CH3COONa Concentration (M)	Approximate [OH^–] (M)	Approximate pOH	Approximate pH at 25°C
0.010	2.36 × 10^-6	5.63	8.37
0.050	5.27 × 10^-6	5.28	8.72
0.100	7.46 × 10^-6	5.13	8.87
0.360	1.41 × 10^-5	4.85	9.15
0.500	1.67 × 10^-5	4.78	9.22
1.000	2.36 × 10^-5	4.63	9.37

This table is especially helpful when comparing textbook scenarios. It shows that even fairly concentrated sodium acetate solutions are only mildly basic, not strongly alkaline. That is because acetate is a weak base, so it hydrolyzes only slightly.

Physical chemistry perspective

From a deeper equilibrium perspective, the system is controlled by the conjugate acid-base pair CH3COOH/CH3COO^– and the self-ionization of water. The ratio between Ka and Kb reflects a fundamental thermodynamic relationship at a fixed temperature. If temperature changes, Kw changes as well, so pH values and the Ka-to-Kb conversion also shift. In general chemistry, however, unless another temperature is stated, 25°C is assumed.

The acetate ion is resonance-stabilized, which reduces its basic strength compared with strong bases such as hydroxide or alkoxides.
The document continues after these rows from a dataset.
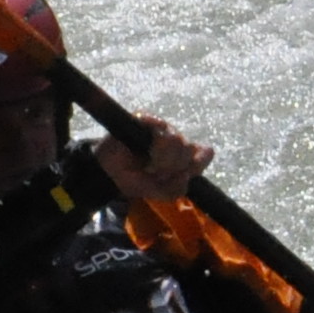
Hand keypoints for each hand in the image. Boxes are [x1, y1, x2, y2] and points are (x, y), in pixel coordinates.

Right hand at [94, 118, 211, 203]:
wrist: (108, 174)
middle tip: (157, 174)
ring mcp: (161, 128)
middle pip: (189, 148)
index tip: (184, 173)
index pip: (205, 153)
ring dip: (163, 159)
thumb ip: (177, 188)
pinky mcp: (146, 119)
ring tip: (149, 166)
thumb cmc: (135, 180)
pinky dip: (155, 146)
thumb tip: (186, 175)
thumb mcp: (159, 193)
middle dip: (174, 167)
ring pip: (177, 140)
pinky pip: (159, 127)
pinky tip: (145, 154)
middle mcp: (175, 140)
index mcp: (183, 156)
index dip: (198, 163)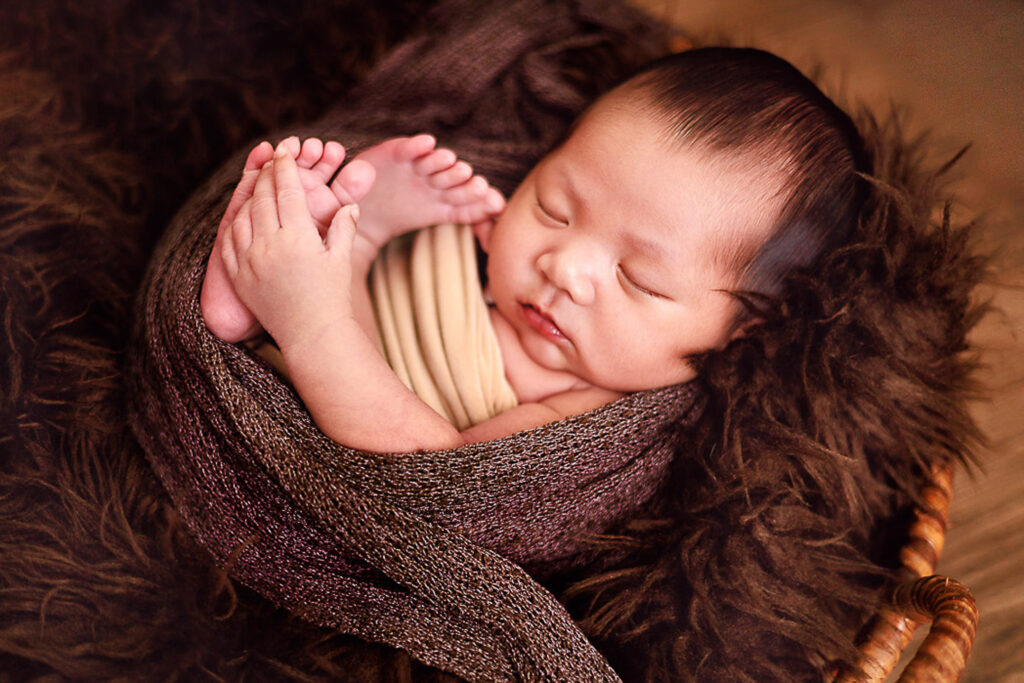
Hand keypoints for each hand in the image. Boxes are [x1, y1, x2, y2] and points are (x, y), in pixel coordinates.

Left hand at [220, 145, 358, 350]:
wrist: (311, 335)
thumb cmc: (332, 298)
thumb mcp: (341, 260)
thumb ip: (343, 227)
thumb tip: (350, 205)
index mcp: (298, 238)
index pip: (288, 191)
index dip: (285, 167)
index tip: (284, 151)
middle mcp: (270, 246)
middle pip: (262, 197)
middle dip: (265, 174)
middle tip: (268, 159)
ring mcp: (250, 261)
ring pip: (242, 215)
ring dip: (248, 195)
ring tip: (255, 183)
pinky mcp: (238, 275)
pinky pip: (228, 240)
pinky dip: (233, 222)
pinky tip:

That resonance stabilization helps explain why sodium acetate solutions are only moderately basic despite sometimes being fairly concentrated. The molecule is basic enough to hydrolyze water measurably, but not enough to produce large OH^– concentrations.

When this calculation matters in real applications

Sodium acetate appears in laboratory buffers, chemical manufacturing, food processing, textile operations, and educational chemistry demonstrations. Understanding its pH behavior matters when preparing acetate buffers, predicting reagent compatibility, and interpreting titration curves. In analytical chemistry, acetate systems are common because acetic acid and sodium acetate form one of the most widely used buffer pairs in introductory and applied laboratories.

If you were preparing an acetate solution in a lab, you would also think about ionic strength, temperature, and activity effects if high precision were required. However, for most coursework, exam, and practical preparation problems, the ideal approximation used here is the accepted approach.

Fast exam strategy

• Identify the salt as coming from a weak acid and a strong base.
• Conclude the solution is basic.
• Write the hydrolysis reaction for acetate.
• Convert Ka to Kb using Kb = Kw / Ka.
• Use x = √(KbC) for [OH^–].
• Find pOH, then pH.
• Check that x is much smaller than the starting concentration.

Final answer summary

For a 0.36 M sodium acetate solution at 25°C, using Ka for acetic acid equal to 1.8 × 10^-5 and Kw equal to 1.0 × 10^-14, the acetate ion behaves as a weak base with Kb = 5.56 × 10^-10. Solving the hydrolysis equilibrium gives [OH^–] ≈ 1.41 × 10^-5 M, pOH ≈ 4.85, and therefore pH ≈ 9.15. That makes the solution mildly basic, exactly as expected for a salt of a weak acid and a strong base.

Authoritative references

• NIST Chemistry WebBook: Acetic acid data
• U.S. Geological Survey: pH and Water
• University of Washington Chemistry resources

Pro tip: if your textbook uses Ka = 1.75 × 10^-5 or 1.74 × 10^-5 instead of 1.8 × 10^-5, your pH may differ slightly in the second decimal place. That is normal and usually accepted if your setup is correct.